- [To do]:
The expected output is a copy of every line in the records with the string "evenodd".

- [Records to process]:
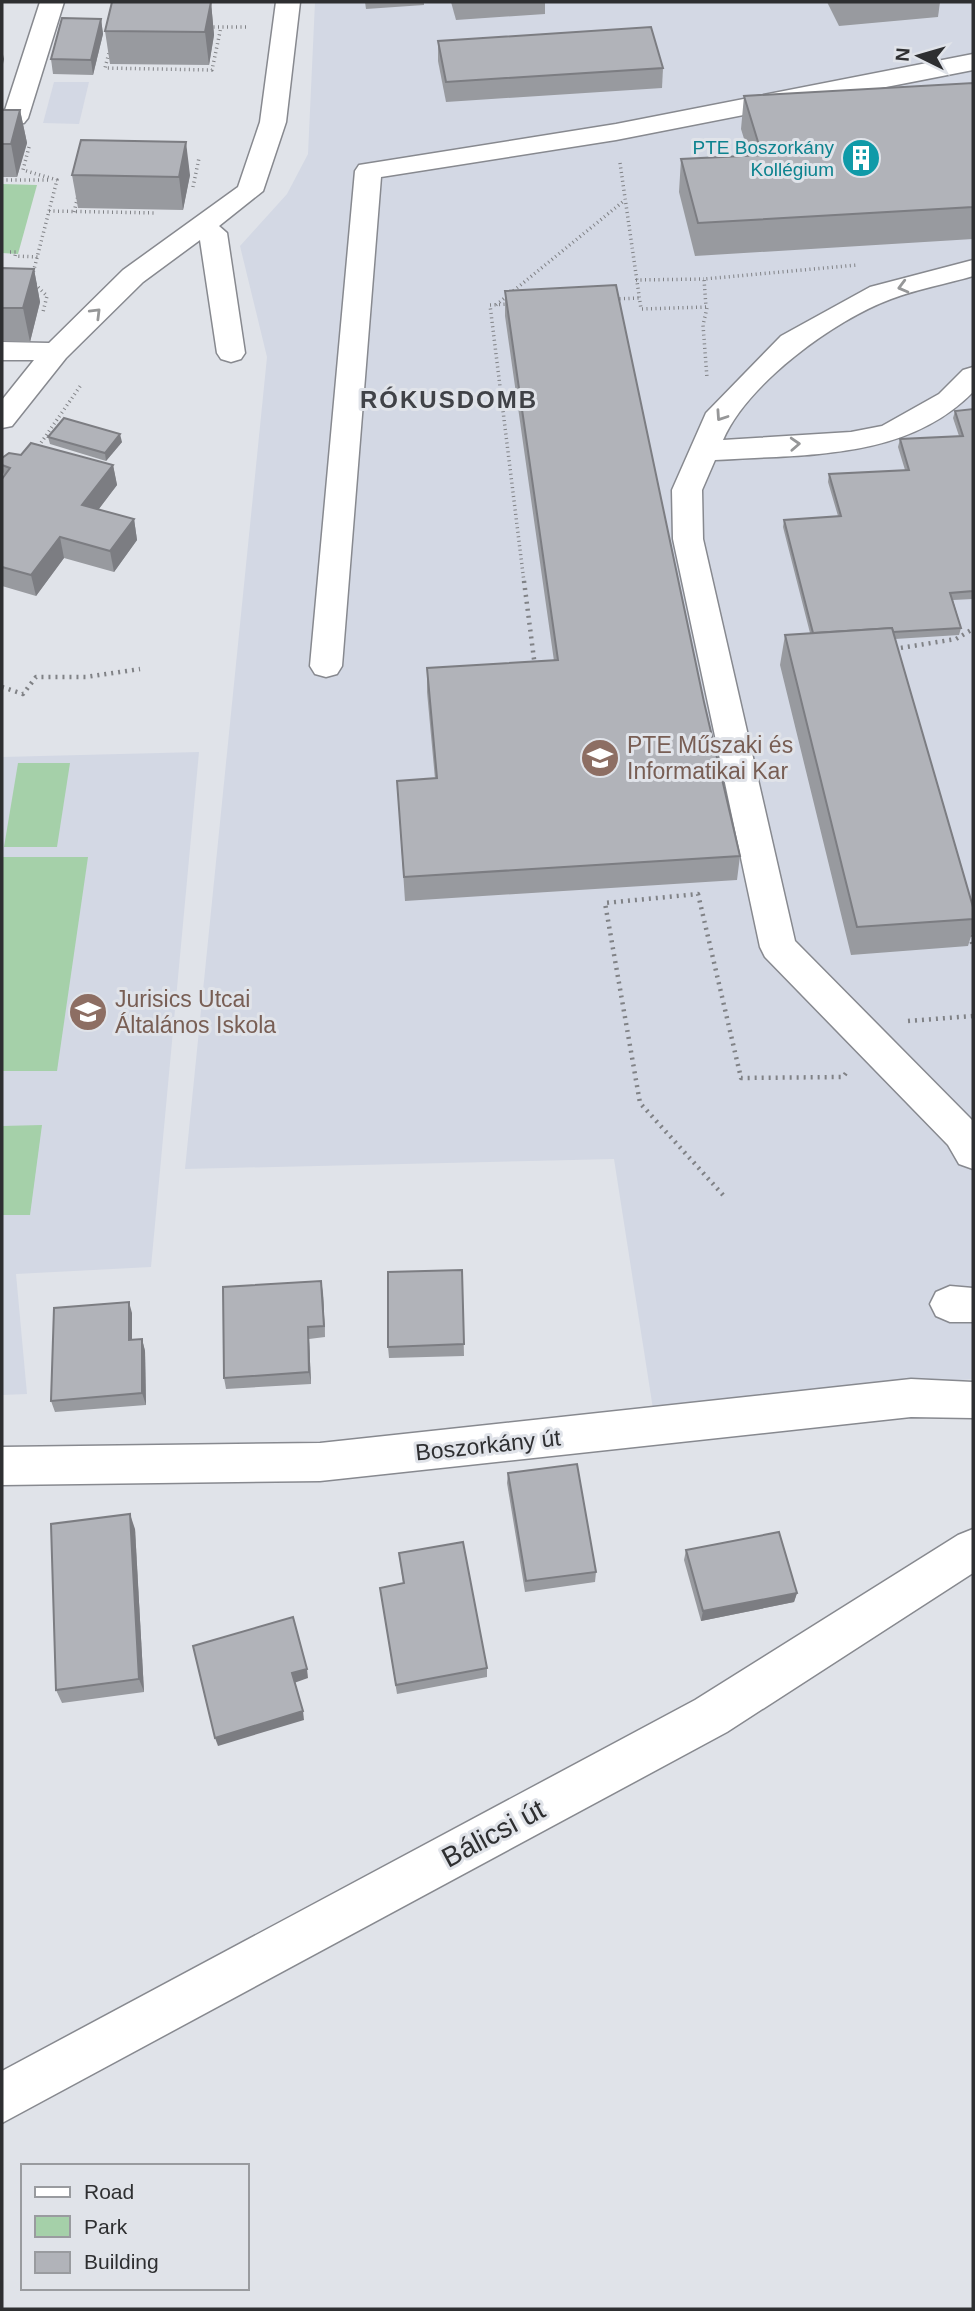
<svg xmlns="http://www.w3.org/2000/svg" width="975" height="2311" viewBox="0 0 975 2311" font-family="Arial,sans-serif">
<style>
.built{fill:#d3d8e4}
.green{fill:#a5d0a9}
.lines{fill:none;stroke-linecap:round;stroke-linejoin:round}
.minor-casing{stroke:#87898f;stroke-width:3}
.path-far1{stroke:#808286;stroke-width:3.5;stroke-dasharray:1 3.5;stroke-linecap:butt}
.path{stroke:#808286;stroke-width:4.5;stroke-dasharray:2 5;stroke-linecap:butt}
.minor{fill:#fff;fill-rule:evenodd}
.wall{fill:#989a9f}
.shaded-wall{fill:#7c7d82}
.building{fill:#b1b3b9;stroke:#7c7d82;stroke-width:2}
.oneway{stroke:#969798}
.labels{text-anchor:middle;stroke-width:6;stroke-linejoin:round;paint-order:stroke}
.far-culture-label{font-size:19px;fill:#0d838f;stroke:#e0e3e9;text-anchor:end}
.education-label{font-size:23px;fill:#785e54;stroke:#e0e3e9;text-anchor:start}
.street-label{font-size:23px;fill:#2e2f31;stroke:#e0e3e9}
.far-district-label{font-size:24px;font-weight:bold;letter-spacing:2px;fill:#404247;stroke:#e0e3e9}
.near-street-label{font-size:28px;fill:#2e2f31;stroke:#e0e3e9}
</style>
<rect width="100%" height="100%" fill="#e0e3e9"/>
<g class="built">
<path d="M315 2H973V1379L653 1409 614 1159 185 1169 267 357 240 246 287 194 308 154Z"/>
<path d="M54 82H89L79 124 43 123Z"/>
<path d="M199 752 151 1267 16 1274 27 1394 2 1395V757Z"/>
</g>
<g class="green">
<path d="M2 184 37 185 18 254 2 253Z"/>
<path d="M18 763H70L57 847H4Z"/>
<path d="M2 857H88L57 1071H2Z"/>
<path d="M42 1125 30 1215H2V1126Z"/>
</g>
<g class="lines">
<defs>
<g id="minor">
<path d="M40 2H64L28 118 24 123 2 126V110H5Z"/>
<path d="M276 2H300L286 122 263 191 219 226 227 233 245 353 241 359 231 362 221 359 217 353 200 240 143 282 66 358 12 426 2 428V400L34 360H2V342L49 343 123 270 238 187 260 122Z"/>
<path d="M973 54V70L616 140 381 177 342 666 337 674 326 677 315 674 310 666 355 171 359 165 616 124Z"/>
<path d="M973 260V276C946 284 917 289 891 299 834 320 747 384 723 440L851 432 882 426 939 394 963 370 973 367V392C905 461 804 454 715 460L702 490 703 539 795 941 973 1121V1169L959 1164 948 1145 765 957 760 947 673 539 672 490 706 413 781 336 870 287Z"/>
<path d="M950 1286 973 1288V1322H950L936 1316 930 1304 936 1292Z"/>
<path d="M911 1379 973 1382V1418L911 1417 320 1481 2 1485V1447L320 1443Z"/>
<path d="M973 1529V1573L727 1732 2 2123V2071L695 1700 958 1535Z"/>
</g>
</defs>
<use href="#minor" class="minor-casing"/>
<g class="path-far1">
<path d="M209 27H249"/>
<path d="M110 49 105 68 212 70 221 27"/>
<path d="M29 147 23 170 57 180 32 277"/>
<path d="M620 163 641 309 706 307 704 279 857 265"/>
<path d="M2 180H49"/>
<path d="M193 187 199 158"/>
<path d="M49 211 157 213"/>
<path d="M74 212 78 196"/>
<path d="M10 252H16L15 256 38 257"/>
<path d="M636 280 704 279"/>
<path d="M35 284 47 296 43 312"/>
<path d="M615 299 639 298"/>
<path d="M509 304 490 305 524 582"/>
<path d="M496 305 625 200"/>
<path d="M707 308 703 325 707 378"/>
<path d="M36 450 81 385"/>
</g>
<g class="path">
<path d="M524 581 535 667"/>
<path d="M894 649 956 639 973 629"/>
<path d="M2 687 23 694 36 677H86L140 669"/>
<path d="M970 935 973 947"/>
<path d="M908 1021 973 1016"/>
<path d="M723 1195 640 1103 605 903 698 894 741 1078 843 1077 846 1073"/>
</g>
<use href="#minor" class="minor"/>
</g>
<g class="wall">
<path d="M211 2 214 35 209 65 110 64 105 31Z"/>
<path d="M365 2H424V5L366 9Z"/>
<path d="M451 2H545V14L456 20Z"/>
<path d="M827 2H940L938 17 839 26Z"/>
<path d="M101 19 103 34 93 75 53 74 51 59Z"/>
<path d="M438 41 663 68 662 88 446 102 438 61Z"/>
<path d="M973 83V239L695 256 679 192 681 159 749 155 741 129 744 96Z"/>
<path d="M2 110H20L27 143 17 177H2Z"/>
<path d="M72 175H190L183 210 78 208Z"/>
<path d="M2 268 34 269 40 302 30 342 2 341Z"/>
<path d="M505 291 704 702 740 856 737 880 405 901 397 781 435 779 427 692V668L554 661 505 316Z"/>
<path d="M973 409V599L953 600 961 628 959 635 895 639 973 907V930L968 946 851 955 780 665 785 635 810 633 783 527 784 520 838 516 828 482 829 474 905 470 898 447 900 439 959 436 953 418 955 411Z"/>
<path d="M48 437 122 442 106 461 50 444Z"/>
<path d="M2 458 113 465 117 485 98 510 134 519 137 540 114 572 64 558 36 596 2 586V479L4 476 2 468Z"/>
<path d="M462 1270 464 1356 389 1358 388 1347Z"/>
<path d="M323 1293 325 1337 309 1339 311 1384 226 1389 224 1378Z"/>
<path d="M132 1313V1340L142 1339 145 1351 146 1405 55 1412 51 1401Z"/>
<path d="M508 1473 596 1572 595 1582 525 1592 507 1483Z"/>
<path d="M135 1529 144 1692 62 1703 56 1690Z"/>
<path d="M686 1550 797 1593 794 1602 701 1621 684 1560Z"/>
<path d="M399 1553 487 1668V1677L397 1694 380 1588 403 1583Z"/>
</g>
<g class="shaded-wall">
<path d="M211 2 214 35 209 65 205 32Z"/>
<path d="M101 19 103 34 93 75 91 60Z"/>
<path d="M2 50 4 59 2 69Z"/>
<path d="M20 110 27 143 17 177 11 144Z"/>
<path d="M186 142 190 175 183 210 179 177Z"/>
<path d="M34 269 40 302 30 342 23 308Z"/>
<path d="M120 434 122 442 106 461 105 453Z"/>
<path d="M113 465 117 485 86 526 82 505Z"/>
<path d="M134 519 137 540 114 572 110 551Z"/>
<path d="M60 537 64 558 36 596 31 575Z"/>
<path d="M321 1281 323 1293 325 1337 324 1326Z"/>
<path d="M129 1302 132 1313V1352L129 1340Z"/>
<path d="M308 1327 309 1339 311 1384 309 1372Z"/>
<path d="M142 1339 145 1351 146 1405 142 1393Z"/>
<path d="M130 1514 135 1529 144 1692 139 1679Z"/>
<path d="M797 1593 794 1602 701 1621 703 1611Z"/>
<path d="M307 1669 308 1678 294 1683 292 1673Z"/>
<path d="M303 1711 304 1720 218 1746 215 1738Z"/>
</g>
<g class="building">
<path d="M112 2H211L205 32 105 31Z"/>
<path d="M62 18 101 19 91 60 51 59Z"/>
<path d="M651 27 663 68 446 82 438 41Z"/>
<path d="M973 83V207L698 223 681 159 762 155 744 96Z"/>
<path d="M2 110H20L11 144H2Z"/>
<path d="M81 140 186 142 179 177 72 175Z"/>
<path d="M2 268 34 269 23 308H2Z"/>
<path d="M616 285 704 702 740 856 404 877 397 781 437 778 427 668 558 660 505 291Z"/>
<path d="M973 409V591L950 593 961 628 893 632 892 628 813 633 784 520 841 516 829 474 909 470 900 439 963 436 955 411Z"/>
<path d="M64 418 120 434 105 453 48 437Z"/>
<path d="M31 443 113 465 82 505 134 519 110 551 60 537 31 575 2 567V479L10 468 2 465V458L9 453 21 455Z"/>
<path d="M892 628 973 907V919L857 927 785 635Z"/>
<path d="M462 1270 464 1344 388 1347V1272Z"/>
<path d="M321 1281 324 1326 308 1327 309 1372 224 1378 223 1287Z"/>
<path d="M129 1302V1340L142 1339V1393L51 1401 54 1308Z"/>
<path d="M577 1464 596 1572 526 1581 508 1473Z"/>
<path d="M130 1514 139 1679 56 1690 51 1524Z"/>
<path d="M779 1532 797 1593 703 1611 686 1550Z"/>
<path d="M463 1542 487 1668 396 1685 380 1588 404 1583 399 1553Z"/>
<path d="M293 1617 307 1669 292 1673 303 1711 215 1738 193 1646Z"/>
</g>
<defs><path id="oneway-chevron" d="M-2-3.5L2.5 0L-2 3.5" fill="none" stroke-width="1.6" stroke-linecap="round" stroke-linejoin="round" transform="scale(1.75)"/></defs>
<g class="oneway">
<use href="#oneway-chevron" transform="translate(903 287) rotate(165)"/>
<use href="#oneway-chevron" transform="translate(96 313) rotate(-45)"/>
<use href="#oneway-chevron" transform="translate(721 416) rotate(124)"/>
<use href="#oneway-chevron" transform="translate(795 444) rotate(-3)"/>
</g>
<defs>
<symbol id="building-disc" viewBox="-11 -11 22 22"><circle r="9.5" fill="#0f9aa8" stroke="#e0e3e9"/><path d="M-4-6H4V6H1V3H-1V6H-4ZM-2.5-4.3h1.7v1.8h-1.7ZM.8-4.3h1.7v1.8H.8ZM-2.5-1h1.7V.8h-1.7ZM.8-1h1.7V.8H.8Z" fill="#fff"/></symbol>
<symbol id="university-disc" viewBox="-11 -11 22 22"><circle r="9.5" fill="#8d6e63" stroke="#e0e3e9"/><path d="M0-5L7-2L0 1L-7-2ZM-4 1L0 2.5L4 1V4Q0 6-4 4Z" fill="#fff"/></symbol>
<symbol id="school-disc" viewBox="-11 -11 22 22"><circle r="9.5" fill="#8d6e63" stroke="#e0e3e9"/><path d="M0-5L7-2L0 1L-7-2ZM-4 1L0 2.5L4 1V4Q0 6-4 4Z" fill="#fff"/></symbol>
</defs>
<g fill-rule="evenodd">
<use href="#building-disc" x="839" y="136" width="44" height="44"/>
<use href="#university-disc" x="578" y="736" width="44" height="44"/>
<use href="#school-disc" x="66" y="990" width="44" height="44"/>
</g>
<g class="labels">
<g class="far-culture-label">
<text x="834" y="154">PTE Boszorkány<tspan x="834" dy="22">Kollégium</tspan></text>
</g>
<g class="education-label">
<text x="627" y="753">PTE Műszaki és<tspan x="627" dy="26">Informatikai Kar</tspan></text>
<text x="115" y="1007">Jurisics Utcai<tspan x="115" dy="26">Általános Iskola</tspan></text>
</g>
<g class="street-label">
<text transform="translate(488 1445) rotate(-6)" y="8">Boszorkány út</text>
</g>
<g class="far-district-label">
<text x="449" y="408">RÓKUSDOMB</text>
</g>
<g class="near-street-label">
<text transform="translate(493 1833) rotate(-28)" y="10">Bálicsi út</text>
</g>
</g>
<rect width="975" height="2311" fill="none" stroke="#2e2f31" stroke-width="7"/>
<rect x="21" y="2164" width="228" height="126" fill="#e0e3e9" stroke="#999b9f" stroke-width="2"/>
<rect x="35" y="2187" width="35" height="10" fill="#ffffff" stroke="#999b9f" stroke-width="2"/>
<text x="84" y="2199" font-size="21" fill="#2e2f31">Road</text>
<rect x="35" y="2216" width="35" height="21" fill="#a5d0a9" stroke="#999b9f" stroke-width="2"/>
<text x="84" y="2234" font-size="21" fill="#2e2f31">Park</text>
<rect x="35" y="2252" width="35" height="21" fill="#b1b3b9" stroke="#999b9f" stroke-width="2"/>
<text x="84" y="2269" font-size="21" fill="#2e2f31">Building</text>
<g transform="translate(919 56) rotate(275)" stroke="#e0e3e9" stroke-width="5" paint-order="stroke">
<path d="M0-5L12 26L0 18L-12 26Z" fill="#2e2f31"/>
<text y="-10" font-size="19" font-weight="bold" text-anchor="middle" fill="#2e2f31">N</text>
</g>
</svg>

- [Exercise response]:
.minor{fill:#fff;fill-rule:evenodd}
<g fill-rule="evenodd">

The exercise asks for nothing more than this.